Here are the steps to audit the core page:

  1. Open SEO Meta-in-1-Click. This is where we will be analyzing the metadata. For starters, when we take a look at the meta title, we notice that the first keyword mentioned is “PPC Agency”. Other keywords mentioned are “Enterprise Brands” and “Directive”.
    • When we take a look at the meta description, we see that “PPC Agency” is mentioned early as well. Other keywords mentioned are “B2B”, “Enterprise”, and “PPC Services”.
    • When we take a look at the meta description, we see that “PPC Agency” is mentioned early as well. Other keywords mentioned are “B2B”, “Enterprise”, and “PPC Services”.
    • When we take a look at the H1 Heading, we see that “PPC Agency” is mentioned again.
    • Based on the metadata, it could be assumed that the targeted keyword for this page is “PPC Agency”. However, for a website that may not already be optimized for a targeted keyword, it may not be as obvious. When this is the case, we must move forward with our audit and look for keywords mentioned within the body content of the webpage.
  2. Now that we have taken a look at the metadata for the web page, we want to take a look at the remainder of the content on the page. There are a few things that we want to keep an eye on:
    • a. Word count
    • b. Number of times the keyword is injected
    • c. Keyword targeting in the URL
      • In order to determine the word count on the webpage, go to https://wordcounter.net/. Highlight all of the core page content on the page including the heading all the way down to the bottom of the page (excluding the footer), copy it, and paste it into the word counter. 
        • As you can see, this page contains 596 words (give or take where you copied the content).
        • When we take a look at the content on the page, we see that the keywords mentioned the most frequently include:
          • PPC agency (5 times)
          • PPC (10 times)
          • Ad (6 times)
  • When we take a look at the URL, the term “PPC Agency” is mentioned as well.
    • After analyzing the word count, the number of keywords mentioned and at what rate, and whether or not the keyword is mentioned in the URL, it is clear that the targeted keyword for this page is “PPC Agency”.
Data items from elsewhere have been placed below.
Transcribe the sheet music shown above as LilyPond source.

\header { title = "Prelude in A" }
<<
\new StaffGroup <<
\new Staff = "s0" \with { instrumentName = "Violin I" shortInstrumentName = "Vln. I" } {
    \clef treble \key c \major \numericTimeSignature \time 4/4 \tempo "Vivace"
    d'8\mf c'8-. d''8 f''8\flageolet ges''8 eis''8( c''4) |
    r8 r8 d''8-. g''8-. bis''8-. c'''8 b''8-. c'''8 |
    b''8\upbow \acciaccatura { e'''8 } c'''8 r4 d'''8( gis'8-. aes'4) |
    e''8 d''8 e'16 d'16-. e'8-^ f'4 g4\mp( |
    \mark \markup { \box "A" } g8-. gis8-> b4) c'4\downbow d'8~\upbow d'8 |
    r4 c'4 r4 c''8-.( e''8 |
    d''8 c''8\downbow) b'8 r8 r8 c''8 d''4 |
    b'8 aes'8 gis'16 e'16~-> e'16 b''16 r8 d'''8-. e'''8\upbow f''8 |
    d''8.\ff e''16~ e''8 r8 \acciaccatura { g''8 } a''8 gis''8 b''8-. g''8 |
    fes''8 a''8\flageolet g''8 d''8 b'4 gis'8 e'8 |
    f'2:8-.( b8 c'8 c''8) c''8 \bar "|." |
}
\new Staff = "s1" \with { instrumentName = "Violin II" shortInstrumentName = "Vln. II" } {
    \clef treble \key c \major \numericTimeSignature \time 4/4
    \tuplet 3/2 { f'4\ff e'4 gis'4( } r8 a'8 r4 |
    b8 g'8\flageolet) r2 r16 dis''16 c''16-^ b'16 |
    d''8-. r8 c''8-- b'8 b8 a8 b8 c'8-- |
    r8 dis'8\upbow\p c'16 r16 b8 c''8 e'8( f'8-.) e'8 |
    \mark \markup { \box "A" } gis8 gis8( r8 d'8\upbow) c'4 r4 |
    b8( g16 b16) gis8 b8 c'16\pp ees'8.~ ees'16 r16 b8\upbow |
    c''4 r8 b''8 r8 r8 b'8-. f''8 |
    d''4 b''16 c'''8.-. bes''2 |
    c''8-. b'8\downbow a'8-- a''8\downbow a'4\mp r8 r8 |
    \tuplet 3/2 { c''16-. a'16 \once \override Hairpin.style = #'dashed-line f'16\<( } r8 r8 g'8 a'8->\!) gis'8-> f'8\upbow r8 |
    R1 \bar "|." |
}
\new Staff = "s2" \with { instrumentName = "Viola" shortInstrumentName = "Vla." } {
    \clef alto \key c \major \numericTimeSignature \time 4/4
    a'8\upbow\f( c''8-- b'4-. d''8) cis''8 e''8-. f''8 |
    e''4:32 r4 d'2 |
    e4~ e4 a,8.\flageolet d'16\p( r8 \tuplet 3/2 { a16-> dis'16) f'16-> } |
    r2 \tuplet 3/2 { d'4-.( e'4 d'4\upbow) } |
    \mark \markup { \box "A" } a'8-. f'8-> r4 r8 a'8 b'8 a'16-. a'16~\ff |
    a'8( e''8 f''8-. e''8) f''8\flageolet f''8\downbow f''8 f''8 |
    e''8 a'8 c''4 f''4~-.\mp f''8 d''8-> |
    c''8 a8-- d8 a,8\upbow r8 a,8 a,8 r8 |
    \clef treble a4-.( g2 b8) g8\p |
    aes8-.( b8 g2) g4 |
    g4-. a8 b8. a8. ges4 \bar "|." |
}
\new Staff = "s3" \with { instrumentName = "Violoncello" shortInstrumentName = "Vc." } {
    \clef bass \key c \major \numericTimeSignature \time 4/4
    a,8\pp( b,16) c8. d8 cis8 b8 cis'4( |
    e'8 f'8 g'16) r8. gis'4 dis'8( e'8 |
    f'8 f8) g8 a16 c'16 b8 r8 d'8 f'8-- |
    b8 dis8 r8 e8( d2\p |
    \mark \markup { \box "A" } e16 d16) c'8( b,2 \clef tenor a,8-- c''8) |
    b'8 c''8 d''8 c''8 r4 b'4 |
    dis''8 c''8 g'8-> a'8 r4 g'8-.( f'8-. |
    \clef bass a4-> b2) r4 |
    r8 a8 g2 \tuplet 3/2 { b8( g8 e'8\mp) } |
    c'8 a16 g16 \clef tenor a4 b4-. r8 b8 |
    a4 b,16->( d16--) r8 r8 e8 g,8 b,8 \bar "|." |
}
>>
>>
3. Once you determine what keywords are being mentioned and which keywords are looking to be the highlight of the webpage, it is time to determine what the context of the content and intent of the webpage.

  • This step is somewhat intuitive but is crucial to the rankability of the webpage. When you read through the content on the page, ask yourself these questions:
    • Where is this page located? Is it located in the blog, or is it located under services?
    • What are we trying to convince a reader to do when they read this page?
    • What are some of the buzzwords that capture my attention? And what do these buzzwords make me think? How do they make me feel?
  • Being able to answer these questions should help you figure out exactly what the end goal of the webpage is. In this case, it is clear that the “PPC Agency” page is a core service page that is trying to sell a service to the reader.

4. Repeat steps 1 and 2 for each core page, and add all metadata to the Metadata Optimization Tracker Tool.

Step 3: Perform SERP Analysis for Each Core Page

A SERP (search engine results page) analysis is a way for you to compare and contrast your page to other pages targeting the same (or similar) keywords that are currently ranking on the search engine results page.

This process is crucial to on-page optimization because it gives you the ability to determine what it is going to take to rank for your chosen target keyword(s). Although crucial, it is very simple to complete a SERP analysis.